Questa soluzione, nel caso di interi rulli da stampare, impone quindi una prassi molto macchinosa e anche fonte di continua usura per le linguette mobili e la porzione di lastrina sulla quale vanno a strisciare, ribadendo come questo prodotto sia ben lontano dagli standard Leitz ai quali siamo abituati.

 

 

Per garantire il corretto spianamento del foglio di carta durante la posa è stata scelta una soluzione altrettanto semplice ma questa volta funzionale: la ribaltina lignea prevede infatti all’interno un settore rettangolare a sbalzo da 9x14cm sul quale si appoggia il foglio; chiudendo lo sportello la carta sensibile va in battuta su una maschera lignea con identiche proporzioni ma formato inferiore, pertanto il bordo perimetrale del foglio rimane stretto fra i 2 elementi, finalizzando il corretto spianamento; inoltre, dal momento che questa porzione non verrà esposta dalla luce, darà vita ad un bordo bianco, svolgendo di fatto anche il ruolo di un classico marginatore; naturalmente la parte interna è adeguatamente annerita per evitare riflessioni parassite.

 

 

Questa immagine visualizza quanto detto sopra, col foglio che copre interamente il settore a sbalzo della ribaltina ma va poi a contatto con una maschera dal formato più ridotto che mantiene spianato il foglio e crea il bordo bianco sulla copia finale sviluppata.

 

 

L’ottica per ingrandimento da 64mm di focale è sicuramente l’elemento più tecnologico e costoso del FILAR; come potete osservare è montato in posizione fissa all’interno della struttura a lavora alla massima apertura (di valore ignoto), senza alcuna possibilità di regolazione; anche il relativo schema ottico è sconosciuto e si possono fare solo ipotesi che si dividono fra un tripletto di Cooke a 3 lenti o un tipo Tessar a 4 lenti.
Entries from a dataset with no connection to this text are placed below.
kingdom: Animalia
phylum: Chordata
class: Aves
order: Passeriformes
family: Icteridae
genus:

Il FILAR è stato uno dei primi sistemi per ingrandire un negativo producendo una copia su carta di formato superiore e nonostante la sconcertante semplicità della fattura è storicamente rilevante perché proprio la diffusione dei piccoli formati finalizzata dal sistema Leica a reso consueta questa procedura, quando in precedenza e per decenni ci si era limitati a stampe a contatto.

Anche la prossima curiosità è un prodotto Leitz Weztlar, sebbene più moderno e concepito negli anni ’50, un pezzo per il quale l’espressione “l’apparenza inganna” calza davvero a pennello.

 

 

Infatti questo dispositivo ad una prima occhiata può sembrare uno dei pregiati microscopi per la quale Leitz è sempre stata famosa, tuttavia l’analogia della struttura non corrisponde ad una funzionalità consueta: infatti questo accessorio è un dispositivo da micro-proiezione che andava abbinato ai potenti proiettori per diapositive della serie Leitz Prado (250, 500, 66, etc.), rimuovendo l’obiettivo da proiezione tradizionale col relativo tubo di supporto e sostituendolo con questo sofisticato accessorio.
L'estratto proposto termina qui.